> [Your objective]:
Below are the entries; determine how many of their lines contain the string "round" and give that figure alone.

= = = = =

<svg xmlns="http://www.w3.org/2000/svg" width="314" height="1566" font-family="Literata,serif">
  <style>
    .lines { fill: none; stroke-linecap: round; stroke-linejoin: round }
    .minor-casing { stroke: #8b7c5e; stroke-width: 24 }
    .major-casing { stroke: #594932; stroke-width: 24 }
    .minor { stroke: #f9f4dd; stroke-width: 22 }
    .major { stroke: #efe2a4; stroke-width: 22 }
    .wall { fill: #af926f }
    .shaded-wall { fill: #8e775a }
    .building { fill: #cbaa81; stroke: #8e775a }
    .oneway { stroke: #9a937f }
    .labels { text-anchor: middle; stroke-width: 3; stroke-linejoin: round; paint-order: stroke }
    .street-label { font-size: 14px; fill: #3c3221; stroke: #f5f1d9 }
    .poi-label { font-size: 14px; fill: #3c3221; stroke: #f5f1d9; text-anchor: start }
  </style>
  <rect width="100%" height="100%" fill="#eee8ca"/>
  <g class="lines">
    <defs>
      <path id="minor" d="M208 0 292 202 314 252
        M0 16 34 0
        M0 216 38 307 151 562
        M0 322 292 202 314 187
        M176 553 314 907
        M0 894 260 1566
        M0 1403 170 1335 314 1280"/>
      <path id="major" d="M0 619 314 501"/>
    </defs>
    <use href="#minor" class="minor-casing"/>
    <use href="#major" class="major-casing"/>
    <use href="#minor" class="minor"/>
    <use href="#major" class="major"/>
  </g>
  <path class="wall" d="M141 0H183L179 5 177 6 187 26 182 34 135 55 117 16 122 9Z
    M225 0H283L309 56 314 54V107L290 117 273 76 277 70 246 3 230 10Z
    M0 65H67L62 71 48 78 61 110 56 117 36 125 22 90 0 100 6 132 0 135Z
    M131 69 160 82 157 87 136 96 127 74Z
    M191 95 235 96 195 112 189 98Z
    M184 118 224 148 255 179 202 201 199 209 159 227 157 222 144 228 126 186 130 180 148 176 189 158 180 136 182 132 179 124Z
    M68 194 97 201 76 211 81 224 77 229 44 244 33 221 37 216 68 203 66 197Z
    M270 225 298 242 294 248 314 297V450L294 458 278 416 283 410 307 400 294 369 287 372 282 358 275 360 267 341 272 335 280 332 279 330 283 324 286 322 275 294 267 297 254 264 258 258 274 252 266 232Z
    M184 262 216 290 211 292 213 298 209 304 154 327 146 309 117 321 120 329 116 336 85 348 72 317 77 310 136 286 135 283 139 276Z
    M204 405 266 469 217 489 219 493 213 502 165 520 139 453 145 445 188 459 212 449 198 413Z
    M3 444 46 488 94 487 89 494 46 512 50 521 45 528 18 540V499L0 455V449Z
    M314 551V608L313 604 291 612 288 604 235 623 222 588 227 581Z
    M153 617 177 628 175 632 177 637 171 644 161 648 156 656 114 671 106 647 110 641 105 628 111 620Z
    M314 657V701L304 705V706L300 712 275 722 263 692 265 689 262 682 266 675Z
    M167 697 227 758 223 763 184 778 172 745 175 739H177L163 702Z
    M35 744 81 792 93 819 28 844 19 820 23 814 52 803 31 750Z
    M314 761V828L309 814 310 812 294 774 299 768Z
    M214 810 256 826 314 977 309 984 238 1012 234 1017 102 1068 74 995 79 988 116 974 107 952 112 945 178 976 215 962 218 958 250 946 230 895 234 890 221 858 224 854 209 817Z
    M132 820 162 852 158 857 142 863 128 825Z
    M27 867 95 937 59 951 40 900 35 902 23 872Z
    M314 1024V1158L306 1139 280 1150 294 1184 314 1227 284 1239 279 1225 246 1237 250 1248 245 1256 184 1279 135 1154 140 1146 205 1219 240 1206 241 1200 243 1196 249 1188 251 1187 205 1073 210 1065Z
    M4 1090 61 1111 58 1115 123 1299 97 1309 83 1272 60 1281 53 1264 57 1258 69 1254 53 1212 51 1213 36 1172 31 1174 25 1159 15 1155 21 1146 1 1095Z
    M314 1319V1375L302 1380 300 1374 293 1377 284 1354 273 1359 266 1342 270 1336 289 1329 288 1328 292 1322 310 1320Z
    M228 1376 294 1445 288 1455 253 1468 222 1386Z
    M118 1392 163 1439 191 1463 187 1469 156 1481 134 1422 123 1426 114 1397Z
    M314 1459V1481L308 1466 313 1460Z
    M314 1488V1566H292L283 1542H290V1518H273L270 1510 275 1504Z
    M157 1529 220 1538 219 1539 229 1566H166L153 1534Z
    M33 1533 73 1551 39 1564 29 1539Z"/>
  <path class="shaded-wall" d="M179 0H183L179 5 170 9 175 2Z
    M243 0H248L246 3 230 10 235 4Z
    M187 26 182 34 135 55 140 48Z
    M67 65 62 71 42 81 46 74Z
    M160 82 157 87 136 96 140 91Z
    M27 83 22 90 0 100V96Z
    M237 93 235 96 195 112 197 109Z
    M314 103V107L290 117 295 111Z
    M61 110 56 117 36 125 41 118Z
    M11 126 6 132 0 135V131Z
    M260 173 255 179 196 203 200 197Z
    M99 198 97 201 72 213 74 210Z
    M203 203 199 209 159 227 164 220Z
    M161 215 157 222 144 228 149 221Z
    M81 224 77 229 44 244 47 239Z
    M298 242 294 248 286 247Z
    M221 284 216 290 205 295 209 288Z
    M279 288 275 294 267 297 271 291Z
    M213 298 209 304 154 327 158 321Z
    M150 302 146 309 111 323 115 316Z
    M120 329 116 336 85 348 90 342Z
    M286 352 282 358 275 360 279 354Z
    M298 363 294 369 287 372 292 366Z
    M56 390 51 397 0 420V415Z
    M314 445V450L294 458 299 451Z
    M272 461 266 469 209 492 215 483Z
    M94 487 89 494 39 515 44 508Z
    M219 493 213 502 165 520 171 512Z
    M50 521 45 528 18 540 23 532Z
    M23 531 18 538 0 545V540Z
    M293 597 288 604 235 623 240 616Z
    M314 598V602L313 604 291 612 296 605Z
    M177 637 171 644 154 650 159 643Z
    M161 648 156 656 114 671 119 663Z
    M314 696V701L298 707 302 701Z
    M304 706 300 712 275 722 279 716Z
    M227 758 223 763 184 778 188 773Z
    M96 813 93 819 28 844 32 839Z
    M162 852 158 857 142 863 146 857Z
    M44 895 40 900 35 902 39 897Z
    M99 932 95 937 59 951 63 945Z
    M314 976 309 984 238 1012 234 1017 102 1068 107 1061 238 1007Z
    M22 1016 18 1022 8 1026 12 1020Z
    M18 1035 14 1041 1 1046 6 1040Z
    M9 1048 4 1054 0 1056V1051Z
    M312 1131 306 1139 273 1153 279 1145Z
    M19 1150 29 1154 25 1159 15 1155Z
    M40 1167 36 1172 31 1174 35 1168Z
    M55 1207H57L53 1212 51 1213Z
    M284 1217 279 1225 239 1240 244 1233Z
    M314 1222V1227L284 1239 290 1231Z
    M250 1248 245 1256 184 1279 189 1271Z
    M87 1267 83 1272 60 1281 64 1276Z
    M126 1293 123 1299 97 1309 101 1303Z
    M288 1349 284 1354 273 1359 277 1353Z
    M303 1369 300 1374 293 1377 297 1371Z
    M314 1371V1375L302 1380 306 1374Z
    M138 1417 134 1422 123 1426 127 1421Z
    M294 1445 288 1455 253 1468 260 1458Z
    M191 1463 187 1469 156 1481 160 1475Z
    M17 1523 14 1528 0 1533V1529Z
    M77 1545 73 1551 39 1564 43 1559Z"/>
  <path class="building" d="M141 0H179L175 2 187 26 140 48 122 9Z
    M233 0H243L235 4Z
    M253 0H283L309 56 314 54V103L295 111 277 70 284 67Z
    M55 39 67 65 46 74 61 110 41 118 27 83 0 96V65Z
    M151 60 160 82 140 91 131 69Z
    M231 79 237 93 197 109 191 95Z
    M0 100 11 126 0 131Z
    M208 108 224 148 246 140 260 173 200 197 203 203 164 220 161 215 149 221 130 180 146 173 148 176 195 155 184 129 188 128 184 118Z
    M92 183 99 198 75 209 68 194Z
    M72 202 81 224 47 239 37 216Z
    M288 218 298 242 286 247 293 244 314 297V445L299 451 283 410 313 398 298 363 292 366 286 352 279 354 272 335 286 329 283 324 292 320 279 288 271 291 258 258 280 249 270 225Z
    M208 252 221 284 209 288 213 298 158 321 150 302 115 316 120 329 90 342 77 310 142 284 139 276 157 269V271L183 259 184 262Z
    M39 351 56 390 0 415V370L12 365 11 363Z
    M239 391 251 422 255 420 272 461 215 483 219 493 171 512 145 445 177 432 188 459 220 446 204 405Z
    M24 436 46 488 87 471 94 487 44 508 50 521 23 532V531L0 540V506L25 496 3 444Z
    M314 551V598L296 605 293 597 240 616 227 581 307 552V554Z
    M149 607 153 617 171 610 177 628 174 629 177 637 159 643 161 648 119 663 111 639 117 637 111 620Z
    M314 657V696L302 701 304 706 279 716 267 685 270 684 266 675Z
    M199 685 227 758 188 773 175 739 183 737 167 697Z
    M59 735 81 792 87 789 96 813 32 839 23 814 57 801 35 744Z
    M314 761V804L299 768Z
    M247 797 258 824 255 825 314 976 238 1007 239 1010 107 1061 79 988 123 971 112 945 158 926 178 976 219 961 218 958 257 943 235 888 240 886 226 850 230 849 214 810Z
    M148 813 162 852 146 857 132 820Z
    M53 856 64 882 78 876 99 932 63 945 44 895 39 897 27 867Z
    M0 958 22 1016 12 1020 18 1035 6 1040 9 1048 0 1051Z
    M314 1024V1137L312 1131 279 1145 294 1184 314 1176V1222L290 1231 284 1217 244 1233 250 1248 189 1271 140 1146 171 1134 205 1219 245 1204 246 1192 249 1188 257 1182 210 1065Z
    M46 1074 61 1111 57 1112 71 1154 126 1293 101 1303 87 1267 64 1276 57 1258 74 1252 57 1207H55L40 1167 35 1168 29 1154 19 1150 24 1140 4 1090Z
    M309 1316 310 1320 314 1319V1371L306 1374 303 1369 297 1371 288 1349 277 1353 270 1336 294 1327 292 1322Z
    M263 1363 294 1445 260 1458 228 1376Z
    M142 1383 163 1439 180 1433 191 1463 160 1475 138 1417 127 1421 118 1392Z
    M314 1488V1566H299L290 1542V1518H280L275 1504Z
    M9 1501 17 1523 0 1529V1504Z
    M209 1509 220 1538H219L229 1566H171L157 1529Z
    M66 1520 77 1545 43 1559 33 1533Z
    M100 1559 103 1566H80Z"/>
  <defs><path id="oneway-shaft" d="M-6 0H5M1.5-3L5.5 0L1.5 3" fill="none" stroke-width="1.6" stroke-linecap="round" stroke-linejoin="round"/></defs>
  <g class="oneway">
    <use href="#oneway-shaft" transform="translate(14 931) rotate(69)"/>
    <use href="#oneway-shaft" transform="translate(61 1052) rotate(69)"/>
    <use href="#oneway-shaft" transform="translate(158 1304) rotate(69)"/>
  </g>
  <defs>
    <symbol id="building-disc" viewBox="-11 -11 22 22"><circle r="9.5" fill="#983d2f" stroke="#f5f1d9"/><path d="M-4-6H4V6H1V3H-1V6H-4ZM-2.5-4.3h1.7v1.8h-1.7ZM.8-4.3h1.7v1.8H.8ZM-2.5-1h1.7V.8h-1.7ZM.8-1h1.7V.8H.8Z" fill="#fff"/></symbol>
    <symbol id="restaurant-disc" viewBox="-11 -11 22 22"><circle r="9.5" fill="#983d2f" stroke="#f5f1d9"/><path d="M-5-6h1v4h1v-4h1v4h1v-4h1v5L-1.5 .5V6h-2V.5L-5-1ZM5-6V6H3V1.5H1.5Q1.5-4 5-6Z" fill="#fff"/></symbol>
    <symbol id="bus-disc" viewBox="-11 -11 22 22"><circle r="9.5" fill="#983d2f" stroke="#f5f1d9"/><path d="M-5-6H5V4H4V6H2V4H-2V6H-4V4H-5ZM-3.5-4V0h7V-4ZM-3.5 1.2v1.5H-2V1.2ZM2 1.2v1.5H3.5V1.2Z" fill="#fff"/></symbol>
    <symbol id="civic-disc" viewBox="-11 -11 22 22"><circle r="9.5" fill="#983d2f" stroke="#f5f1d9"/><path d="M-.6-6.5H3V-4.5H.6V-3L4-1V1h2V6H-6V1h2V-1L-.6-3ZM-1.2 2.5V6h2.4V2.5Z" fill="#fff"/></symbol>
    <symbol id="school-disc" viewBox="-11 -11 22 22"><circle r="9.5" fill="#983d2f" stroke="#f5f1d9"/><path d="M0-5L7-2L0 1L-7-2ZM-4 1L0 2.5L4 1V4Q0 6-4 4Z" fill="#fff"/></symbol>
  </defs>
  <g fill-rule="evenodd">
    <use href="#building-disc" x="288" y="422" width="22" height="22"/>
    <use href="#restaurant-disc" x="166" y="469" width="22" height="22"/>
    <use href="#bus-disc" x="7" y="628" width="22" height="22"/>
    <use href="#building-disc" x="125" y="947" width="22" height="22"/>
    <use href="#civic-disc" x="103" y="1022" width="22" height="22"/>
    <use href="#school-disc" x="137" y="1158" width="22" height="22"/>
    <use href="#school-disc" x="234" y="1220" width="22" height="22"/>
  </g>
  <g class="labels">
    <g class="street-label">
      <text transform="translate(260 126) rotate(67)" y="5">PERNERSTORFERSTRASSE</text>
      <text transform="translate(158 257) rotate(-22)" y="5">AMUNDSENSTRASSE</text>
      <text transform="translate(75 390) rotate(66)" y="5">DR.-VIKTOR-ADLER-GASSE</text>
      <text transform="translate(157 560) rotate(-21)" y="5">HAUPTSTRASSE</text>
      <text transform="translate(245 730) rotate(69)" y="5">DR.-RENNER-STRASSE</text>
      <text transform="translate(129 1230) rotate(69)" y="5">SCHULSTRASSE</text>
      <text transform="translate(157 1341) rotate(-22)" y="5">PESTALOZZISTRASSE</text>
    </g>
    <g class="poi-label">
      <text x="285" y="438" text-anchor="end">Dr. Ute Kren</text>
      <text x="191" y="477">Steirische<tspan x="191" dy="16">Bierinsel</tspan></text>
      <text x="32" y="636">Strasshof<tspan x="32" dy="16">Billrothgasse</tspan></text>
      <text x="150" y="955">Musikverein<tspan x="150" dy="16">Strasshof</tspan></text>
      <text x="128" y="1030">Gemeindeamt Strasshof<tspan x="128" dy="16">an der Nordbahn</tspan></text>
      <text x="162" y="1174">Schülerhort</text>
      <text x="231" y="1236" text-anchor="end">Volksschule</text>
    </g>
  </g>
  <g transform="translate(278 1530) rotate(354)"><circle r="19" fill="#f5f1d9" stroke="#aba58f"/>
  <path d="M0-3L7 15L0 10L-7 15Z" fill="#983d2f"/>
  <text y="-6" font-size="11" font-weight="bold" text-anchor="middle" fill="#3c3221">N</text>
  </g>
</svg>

= = = = =

> [Output of the exercise]:
3